LiDAR measurements
Lidar is short for Light Detection and Ranging, a remote sensing technique that uses laser light in much the same way that sonar uses sound, or radar uses radio waves. SEAES uses a number of lidars to perform atmospheric measurements.
The basic idea is simple: a pulse of laser light is emitted into the night sky, and the amount of light scattered back from the atmosphere is measured versus time. Knowing the speed of light, the time is converted into height. The amount of light returned from each height is proportional to the atmospheric density.
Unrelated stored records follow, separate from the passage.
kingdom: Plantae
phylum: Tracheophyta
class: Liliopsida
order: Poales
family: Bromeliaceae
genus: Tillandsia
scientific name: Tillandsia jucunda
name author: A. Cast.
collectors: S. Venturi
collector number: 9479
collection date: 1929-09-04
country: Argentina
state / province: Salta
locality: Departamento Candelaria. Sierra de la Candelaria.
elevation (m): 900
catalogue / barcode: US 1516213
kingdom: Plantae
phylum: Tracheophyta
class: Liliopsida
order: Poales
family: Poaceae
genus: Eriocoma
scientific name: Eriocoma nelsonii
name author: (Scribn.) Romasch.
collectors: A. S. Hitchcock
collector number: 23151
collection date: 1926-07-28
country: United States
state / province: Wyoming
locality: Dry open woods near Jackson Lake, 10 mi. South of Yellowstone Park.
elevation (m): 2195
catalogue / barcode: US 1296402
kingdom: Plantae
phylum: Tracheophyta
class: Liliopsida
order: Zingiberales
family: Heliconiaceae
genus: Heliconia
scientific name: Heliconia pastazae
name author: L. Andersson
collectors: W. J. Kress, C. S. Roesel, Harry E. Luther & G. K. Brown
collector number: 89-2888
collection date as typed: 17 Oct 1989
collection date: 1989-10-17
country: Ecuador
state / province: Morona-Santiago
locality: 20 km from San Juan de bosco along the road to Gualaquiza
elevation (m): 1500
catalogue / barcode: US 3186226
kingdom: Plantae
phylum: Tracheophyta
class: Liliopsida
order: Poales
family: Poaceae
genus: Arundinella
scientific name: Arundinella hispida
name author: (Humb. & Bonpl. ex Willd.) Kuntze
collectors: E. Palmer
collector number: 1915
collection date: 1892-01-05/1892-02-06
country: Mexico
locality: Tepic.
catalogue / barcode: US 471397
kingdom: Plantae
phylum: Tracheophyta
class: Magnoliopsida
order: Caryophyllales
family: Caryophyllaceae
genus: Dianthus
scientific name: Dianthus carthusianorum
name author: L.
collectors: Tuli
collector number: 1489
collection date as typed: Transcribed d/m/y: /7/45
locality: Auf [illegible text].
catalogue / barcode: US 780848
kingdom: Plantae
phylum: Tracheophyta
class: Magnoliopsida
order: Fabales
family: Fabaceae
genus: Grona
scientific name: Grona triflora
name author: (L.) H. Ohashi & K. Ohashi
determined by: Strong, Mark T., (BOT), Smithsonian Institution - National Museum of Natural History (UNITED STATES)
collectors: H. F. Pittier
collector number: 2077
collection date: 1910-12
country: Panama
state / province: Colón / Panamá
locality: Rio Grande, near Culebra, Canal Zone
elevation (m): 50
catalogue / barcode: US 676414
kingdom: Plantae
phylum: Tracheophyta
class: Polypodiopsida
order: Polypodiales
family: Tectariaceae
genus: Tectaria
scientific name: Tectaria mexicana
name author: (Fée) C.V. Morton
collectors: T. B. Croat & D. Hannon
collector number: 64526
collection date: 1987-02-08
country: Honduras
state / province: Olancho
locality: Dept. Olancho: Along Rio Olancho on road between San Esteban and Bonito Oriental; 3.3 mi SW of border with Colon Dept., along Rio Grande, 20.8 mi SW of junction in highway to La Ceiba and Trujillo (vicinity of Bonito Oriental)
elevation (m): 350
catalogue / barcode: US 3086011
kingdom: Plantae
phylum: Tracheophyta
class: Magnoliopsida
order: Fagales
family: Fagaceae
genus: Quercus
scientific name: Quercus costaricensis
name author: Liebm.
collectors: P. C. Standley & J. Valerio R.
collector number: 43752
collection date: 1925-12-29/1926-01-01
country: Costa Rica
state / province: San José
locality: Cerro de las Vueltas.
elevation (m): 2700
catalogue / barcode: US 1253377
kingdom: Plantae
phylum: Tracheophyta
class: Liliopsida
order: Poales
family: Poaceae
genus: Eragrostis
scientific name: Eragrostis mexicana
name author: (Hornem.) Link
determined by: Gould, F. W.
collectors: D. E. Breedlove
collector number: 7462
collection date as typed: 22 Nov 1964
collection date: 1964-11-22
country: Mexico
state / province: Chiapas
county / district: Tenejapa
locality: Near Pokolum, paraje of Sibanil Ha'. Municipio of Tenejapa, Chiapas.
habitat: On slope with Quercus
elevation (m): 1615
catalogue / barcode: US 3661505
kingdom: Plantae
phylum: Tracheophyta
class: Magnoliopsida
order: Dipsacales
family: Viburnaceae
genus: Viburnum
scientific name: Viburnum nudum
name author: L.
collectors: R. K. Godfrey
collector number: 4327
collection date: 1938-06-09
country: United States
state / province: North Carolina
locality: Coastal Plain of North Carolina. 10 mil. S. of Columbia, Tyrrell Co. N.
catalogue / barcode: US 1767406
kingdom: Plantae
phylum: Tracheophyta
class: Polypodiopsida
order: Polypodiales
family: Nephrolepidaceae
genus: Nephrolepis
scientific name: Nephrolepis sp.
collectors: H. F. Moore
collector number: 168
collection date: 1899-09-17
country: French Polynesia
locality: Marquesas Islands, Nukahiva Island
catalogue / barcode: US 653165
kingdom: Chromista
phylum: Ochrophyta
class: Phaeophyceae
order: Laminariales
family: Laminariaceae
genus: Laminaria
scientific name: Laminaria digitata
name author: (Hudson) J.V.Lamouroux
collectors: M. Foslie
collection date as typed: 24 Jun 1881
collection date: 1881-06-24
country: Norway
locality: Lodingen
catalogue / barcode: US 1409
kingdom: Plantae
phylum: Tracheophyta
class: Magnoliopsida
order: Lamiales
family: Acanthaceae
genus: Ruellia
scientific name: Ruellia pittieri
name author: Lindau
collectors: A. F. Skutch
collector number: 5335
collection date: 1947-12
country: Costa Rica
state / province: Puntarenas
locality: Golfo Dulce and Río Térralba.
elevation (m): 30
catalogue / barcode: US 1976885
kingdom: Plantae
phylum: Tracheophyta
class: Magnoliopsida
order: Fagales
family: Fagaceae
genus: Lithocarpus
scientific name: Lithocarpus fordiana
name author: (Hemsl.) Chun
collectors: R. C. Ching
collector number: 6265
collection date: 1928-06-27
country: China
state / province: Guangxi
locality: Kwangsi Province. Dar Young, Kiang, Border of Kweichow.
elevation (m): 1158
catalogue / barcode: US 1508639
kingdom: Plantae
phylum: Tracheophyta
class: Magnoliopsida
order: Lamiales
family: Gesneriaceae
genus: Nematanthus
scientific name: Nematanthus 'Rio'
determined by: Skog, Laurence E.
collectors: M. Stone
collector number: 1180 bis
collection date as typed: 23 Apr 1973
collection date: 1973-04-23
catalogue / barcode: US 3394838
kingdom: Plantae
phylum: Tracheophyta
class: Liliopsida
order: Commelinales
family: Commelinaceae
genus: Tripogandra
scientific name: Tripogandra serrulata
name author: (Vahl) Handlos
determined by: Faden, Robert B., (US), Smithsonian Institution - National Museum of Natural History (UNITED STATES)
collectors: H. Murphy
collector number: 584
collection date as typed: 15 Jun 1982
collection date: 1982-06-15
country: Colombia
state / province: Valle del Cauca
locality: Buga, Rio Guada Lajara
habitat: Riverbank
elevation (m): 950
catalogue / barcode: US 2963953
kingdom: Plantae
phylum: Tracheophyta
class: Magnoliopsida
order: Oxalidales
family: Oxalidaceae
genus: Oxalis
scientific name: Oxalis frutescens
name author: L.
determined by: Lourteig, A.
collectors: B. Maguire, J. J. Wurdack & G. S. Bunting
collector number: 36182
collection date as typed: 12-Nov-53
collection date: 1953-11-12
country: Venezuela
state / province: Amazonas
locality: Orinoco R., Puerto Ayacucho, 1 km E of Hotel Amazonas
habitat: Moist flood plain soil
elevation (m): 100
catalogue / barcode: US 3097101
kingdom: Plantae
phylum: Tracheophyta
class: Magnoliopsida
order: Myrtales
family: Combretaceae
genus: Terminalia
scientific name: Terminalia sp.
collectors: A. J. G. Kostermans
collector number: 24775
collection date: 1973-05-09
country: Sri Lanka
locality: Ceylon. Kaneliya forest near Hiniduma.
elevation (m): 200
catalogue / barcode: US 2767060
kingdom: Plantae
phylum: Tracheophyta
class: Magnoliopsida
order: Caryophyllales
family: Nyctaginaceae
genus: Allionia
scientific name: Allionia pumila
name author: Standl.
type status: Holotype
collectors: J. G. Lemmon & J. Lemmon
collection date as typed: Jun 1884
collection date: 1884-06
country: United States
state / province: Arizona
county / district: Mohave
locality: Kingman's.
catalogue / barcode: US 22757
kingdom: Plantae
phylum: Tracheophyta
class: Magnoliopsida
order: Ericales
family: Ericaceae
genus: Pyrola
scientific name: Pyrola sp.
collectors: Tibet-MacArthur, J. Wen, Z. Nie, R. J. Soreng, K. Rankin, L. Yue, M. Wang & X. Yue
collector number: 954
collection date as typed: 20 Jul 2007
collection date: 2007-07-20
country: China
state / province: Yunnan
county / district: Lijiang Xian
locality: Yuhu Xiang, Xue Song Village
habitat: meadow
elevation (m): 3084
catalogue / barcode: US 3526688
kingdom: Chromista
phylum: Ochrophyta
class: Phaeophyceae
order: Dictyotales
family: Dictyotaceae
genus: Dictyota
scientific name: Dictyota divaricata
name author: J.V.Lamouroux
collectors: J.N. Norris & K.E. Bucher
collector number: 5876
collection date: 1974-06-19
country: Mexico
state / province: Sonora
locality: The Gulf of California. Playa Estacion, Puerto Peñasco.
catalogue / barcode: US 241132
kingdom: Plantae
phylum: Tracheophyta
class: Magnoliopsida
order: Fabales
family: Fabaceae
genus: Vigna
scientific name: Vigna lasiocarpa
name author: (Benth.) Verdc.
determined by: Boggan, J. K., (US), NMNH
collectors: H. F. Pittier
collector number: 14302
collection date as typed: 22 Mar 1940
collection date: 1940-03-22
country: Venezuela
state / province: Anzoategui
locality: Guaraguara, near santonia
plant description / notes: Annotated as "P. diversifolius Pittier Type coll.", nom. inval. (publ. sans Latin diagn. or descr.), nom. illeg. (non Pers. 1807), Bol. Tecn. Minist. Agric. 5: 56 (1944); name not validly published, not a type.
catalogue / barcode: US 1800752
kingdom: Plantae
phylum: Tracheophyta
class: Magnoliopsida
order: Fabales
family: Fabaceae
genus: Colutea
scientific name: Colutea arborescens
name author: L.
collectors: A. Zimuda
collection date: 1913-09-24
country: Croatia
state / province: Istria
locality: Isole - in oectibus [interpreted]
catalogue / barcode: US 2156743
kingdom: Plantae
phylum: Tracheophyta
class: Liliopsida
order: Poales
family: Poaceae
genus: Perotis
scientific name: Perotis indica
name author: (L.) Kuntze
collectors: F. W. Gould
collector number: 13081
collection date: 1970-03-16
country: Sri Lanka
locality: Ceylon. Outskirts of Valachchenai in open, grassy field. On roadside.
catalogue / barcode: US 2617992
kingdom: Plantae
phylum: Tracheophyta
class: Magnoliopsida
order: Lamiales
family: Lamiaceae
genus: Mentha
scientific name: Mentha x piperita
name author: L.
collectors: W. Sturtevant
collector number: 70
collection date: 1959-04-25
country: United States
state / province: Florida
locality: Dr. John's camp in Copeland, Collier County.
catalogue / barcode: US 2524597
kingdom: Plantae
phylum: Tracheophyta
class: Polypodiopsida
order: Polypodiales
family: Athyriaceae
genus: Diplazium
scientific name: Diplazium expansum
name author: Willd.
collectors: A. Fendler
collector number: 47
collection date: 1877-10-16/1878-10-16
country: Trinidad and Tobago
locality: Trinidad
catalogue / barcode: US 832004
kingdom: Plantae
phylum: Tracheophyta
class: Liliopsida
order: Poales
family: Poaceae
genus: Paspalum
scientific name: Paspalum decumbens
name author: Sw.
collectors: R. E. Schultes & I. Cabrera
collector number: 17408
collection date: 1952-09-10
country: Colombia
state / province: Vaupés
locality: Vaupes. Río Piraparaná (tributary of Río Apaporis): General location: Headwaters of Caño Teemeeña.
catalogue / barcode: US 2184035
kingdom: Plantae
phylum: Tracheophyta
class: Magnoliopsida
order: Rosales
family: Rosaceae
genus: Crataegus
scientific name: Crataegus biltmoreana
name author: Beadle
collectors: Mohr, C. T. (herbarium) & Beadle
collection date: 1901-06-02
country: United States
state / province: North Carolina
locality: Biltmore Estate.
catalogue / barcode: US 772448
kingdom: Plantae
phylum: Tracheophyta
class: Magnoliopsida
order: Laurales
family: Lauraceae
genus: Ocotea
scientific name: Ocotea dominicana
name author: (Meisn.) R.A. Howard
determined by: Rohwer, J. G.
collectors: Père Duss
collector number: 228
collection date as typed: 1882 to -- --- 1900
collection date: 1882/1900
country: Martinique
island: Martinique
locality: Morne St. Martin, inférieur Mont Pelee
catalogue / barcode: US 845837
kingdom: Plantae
What atmospheric measurements do we make?
Ozone DIAL LIDAR
The differential absoprtion lidar (DIAL) uses two laser wavelengths to measure the ozone in the atmosphere. One wavelength is strongly absorbed by ozone, while the second wavelength is less absorbed. The two wavelengths travel through the atmosphere and are scattered back to two receivers. The signals are compared to give a measure of the concentration of ozone at a range of heights.
Raman LIDAR
Raman scattering is the theory of light scattering by molecules, where the wavelength is changed by the scattering. The change in wavelength depends on the temperature of the air and the type of molecule from which the scattering takes place. At Capel Dewi near Aberystwyth, Mid-Wales, a Raman scatter lidar is used to measure water vapour concentration and air temperature.
Aerosol LIDAR
Volcanoes blow millions of tonnes of dust into the air when they erupt. This dust is seen as a layer of enhanced lidar signal for years after some eruptions. In the frame of the Framework 5 project EARLINET (European Aerosol Research LIdar NETwork to establish an aerosol climatology), a combined Raman elastic-backscatter Lidar was used to determine height profiles of the aerosol extinction and backscattering coefficients.
Cirrus cloud LIDAR
The depolarization ratio of backscattered light is being used to study the structure and dynamics of cirrus clouds.